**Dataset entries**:
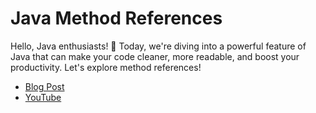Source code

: # Java Method References

Hello, Java enthusiasts! 👋 Today, we're diving into a powerful feature of Java that can make your code cleaner, more readable, and boost your productivity. Let's explore method references!

- [Blog Post](https://www.danvega.dev/blog/java-method-references)
- [YouTube]()
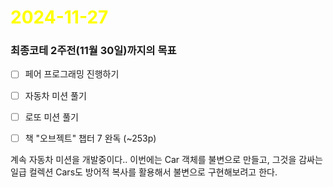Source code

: # <span style="color:yellow">2024-11-27</span>
### 최종코테 2주전(11월 30일)까지의 목표
- [ ] 페어 프로그래밍 진행하기
- [ ] 자동차 미션 풀기
- [ ] 로또 미션 풀기
- [ ] 책 "오브젝트" 챕터 7 완독 (~253p)


계속 자동차 미션을 개발중이다.. 이번에는 Car 객체를 불변으로 만들고, 그것을 감싸는 일급 컬렉션 Cars도 방어적 복사를 활용해서 불변으로 구현해보려고 한다.

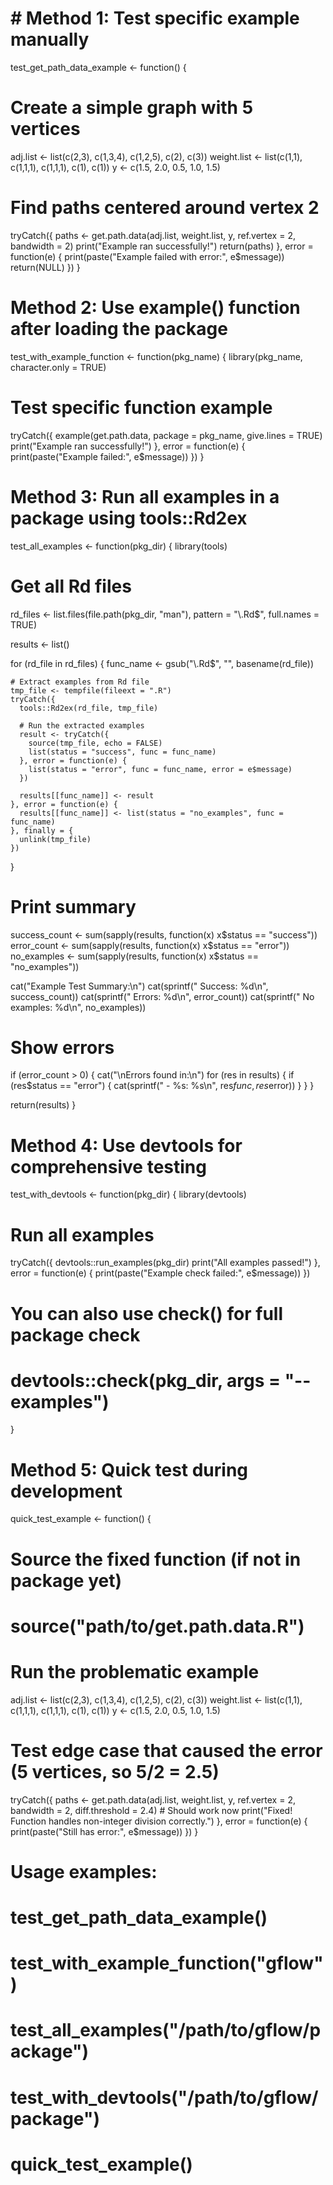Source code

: # # Method 1: Test specific example manually
test_get_path_data_example <- function() {
  # Create a simple graph with 5 vertices
  adj.list <- list(c(2,3), c(1,3,4), c(1,2,5), c(2), c(3))
  weight.list <- list(c(1,1), c(1,1,1), c(1,1,1), c(1), c(1))
  y <- c(1.5, 2.0, 0.5, 1.0, 1.5)
  
  # Find paths centered around vertex 2
  tryCatch({
    paths <- get.path.data(adj.list, weight.list, y,
                          ref.vertex = 2, bandwidth = 2)
    print("Example ran successfully!")
    return(paths)
  }, error = function(e) {
    print(paste("Example failed with error:", e$message))
    return(NULL)
  })
}

# Method 2: Use example() function after loading the package
test_with_example_function <- function(pkg_name) {
  library(pkg_name, character.only = TRUE)
  
  # Test specific function example
  tryCatch({
    example(get.path.data, package = pkg_name, give.lines = TRUE)
    print("Example ran successfully!")
  }, error = function(e) {
    print(paste("Example failed:", e$message))
  })
}

# Method 3: Run all examples in a package using tools::Rd2ex
test_all_examples <- function(pkg_dir) {
  library(tools)
  
  # Get all Rd files
  rd_files <- list.files(file.path(pkg_dir, "man"), 
                        pattern = "\\.Rd$", 
                        full.names = TRUE)
  
  results <- list()
  
  for (rd_file in rd_files) {
    func_name <- gsub("\\.Rd$", "", basename(rd_file))
    
    # Extract examples from Rd file
    tmp_file <- tempfile(fileext = ".R")
    tryCatch({
      tools::Rd2ex(rd_file, tmp_file)
      
      # Run the extracted examples
      result <- tryCatch({
        source(tmp_file, echo = FALSE)
        list(status = "success", func = func_name)
      }, error = function(e) {
        list(status = "error", func = func_name, error = e$message)
      })
      
      results[[func_name]] <- result
    }, error = function(e) {
      results[[func_name]] <- list(status = "no_examples", func = func_name)
    }, finally = {
      unlink(tmp_file)
    })
  }
  
  # Print summary
  success_count <- sum(sapply(results, function(x) x$status == "success"))
  error_count <- sum(sapply(results, function(x) x$status == "error"))
  no_examples <- sum(sapply(results, function(x) x$status == "no_examples"))
  
  cat("Example Test Summary:\n")
  cat(sprintf("  Success: %d\n", success_count))
  cat(sprintf("  Errors: %d\n", error_count))
  cat(sprintf("  No examples: %d\n", no_examples))
  
  # Show errors
  if (error_count > 0) {
    cat("\nErrors found in:\n")
    for (res in results) {
      if (res$status == "error") {
        cat(sprintf("  - %s: %s\n", res$func, res$error))
      }
    }
  }
  
  return(results)
}

# Method 4: Use devtools for comprehensive testing
test_with_devtools <- function(pkg_dir) {
  library(devtools)
  
  # Run all examples
  tryCatch({
    devtools::run_examples(pkg_dir)
    print("All examples passed!")
  }, error = function(e) {
    print(paste("Example check failed:", e$message))
  })
  
  # You can also use check() for full package check
  # devtools::check(pkg_dir, args = "--examples")
}

# Method 5: Quick test during development
quick_test_example <- function() {
  # Source the fixed function (if not in package yet)
  # source("path/to/get.path.data.R")
  
  # Run the problematic example
  adj.list <- list(c(2,3), c(1,3,4), c(1,2,5), c(2), c(3))
  weight.list <- list(c(1,1), c(1,1,1), c(1,1,1), c(1), c(1))
  y <- c(1.5, 2.0, 0.5, 1.0, 1.5)
  
  # Test edge case that caused the error (5 vertices, so 5/2 = 2.5)
  tryCatch({
    paths <- get.path.data(adj.list, weight.list, y,
                          ref.vertex = 2, bandwidth = 2,
                          diff.threshold = 2.4)  # Should work now
    print("Fixed! Function handles non-integer division correctly.")
  }, error = function(e) {
    print(paste("Still has error:", e$message))
  })
}

# Usage examples:
# test_get_path_data_example()
# test_with_example_function("gflow")
# test_all_examples("/path/to/gflow/package")
# test_with_devtools("/path/to/gflow/package")
# quick_test_example()

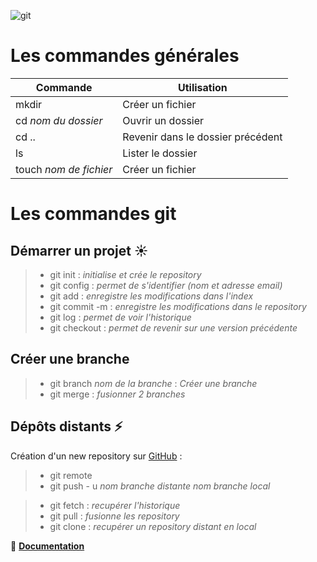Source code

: ![git](http://kobashicomputing.com/wordpress/wp-content/uploads/git-for-windows.jpg)
# **Les commandes générales**

Commande | Utilisation
---------|------------
mkdir | Créer un fichier
cd *nom du dossier* | Ouvrir un dossier
cd .. | Revenir dans le dossier précédent
ls | Lister le dossier
touch *nom de fichier* | Créer un fichier

# **Les commandes git**

## **Démarrer un projet**  :sunny:

> * git init : *initialise et crée le repository*
> * git config : *permet de s'identifier (nom et adresse email)*
> * git add : *enregistre les modifications dans l'index*
> * git commit -m : *enregistre les modifications dans le repository*
> * git log : *permet de voir l'historique*
> * git checkout : *permet de revenir sur une version précédente*

## **Créer une branche**

> * git branch *nom de la branche* : *Créer une branche*
> * git merge : *fusionner 2 branches*

## **Dépôts distants**  :zap:

Création d'un new repository sur [GitHub](http:/github.com) :

> * git remote
> * git push - u *nom branche distante* *nom branche local*

> * git fetch : *recupérer l'historique*
> * git pull : *fusionne les repository*
> * git clone : *recupérer un repository distant en local*


:blue_book: **[Documentation](https://git-scm.com/doc)**



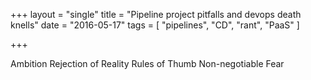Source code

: +++
layout = "single"
title = "Pipeline project pitfalls and devops death knells"
date = "2016-05-17"
tags = [
  "pipelines",
  "CD",
  "rant",
  "PaaS"
  ]

+++

Ambition
Rejection of Reality
Rules of Thumb
Non-negotiable
Fear


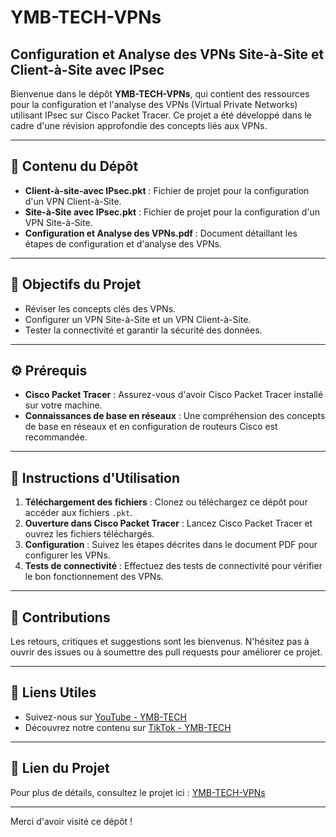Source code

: # YMB-TECH-VPNs

## Configuration et Analyse des VPNs Site-à-Site et Client-à-Site avec IPsec

Bienvenue dans le dépôt **YMB-TECH-VPNs**, qui contient des ressources pour la configuration et l'analyse des VPNs (Virtual Private Networks) utilisant IPsec sur Cisco Packet Tracer. Ce projet a été développé dans le cadre d'une révision approfondie des concepts liés aux VPNs.

---

## 📁 Contenu du Dépôt

- **Client-à-site-avec IPsec.pkt** : Fichier de projet pour la configuration d'un VPN Client-à-Site.
- **Site-à-Site avec IPsec.pkt** : Fichier de projet pour la configuration d'un VPN Site-à-Site.
- **Configuration et Analyse des VPNs.pdf** : Document détaillant les étapes de configuration et d'analyse des VPNs.

---

## 🎯 Objectifs du Projet

- Réviser les concepts clés des VPNs.
- Configurer un VPN Site-à-Site et un VPN Client-à-Site.
- Tester la connectivité et garantir la sécurité des données.

---

## ⚙️ Prérequis

- **Cisco Packet Tracer** : Assurez-vous d'avoir Cisco Packet Tracer installé sur votre machine.
- **Connaissances de base en réseaux** : Une compréhension des concepts de base en réseaux et en configuration de routeurs Cisco est recommandée.

---

## 📜 Instructions d'Utilisation

1. **Téléchargement des fichiers** : Clonez ou téléchargez ce dépôt pour accéder aux fichiers `.pkt`.
2. **Ouverture dans Cisco Packet Tracer** : Lancez Cisco Packet Tracer et ouvrez les fichiers téléchargés.
3. **Configuration** : Suivez les étapes décrites dans le document PDF pour configurer les VPNs.
4. **Tests de connectivité** : Effectuez des tests de connectivité pour vérifier le bon fonctionnement des VPNs.

---

## 🤝 Contributions

Les retours, critiques et suggestions sont les bienvenus. N'hésitez pas à ouvrir des issues ou à soumettre des pull requests pour améliorer ce projet.

---

## 🔗 Liens Utiles

- Suivez-nous sur [YouTube - YMB-TECH](https://www.youtube.com/@YMB-TECH)
- Découvrez notre contenu sur [TikTok - YMB-TECH](https://www.tiktok.com/@ymb_tech)

---

## 📍 Lien du Projet

Pour plus de détails, consultez le projet ici : [YMB-TECH-VPNs](https://github.com/yourusername/YMB-TECH-VPNs)

---

Merci d'avoir visité ce dépôt !
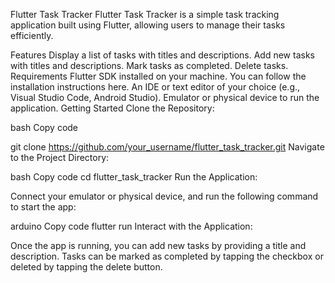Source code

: Flutter Task Tracker
Flutter Task Tracker is a simple task tracking application built using Flutter, allowing users to manage their tasks efficiently.

Features
Display a list of tasks with titles and descriptions.
Add new tasks with titles and descriptions.
Mark tasks as completed.
Delete tasks.
Requirements
Flutter SDK installed on your machine. You can follow the installation instructions here.
An IDE or text editor of your choice (e.g., Visual Studio Code, Android Studio).
Emulator or physical device to run the application.
Getting Started
Clone the Repository:

bash
Copy code

git clone https://github.com/your_username/flutter_task_tracker.git
Navigate to the Project Directory:

bash
Copy code
cd flutter_task_tracker
Run the Application:

Connect your emulator or physical device, and run the following command to start the app:

arduino
Copy code
flutter run
Interact with the Application:

Once the app is running, you can add new tasks by providing a title and description. Tasks can be marked as completed by tapping the checkbox or deleted by tapping the delete button.
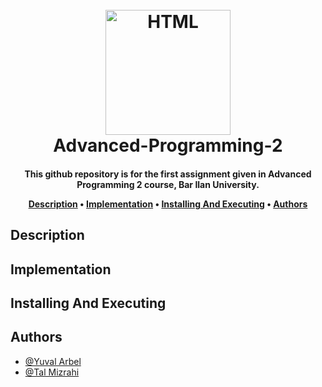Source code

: <h1 align="center">
  <br>
  <a href="https://github.com/TalMizrahii/AP2-Ex1"><img src="https://cloud2data.com/wp-content/uploads/2023/01/HTML-CSS-Review.png" alt="HTML" width="200"></a>
  <br>
  Advanced-Programming-2
  <br>
</h1>

<h4 align="center">This github repository is for the first assignment given in Advanced Programming 2 course, Bar Ilan University.


<p align="center">
  <a href="#description">Description</a> •
  <a href="#implementation">Implementation</a> •
  <a href="#installing-and-executing">Installing And Executing</a> •
  <a href="#authors">Authors</a> 
</p>

## Description



## Implementation



## Installing And Executing


## Authors
* [@Yuval Arbel](https://github.com/YuvalArbel1)
* [@Tal Mizrahi](https://github.com/TalMizrahii)
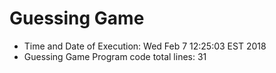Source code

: # Guessing Game
- Time and Date of Execution:  Wed Feb 7 12:25:03 EST 2018
- Guessing Game Program code total lines:  31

**WHAT THE TASK REQUIRES**:
How many lines of the dataset entries contain the string "content"? Reply with the number only.

**OUTPUT FOR THIS EXERCISE**:
2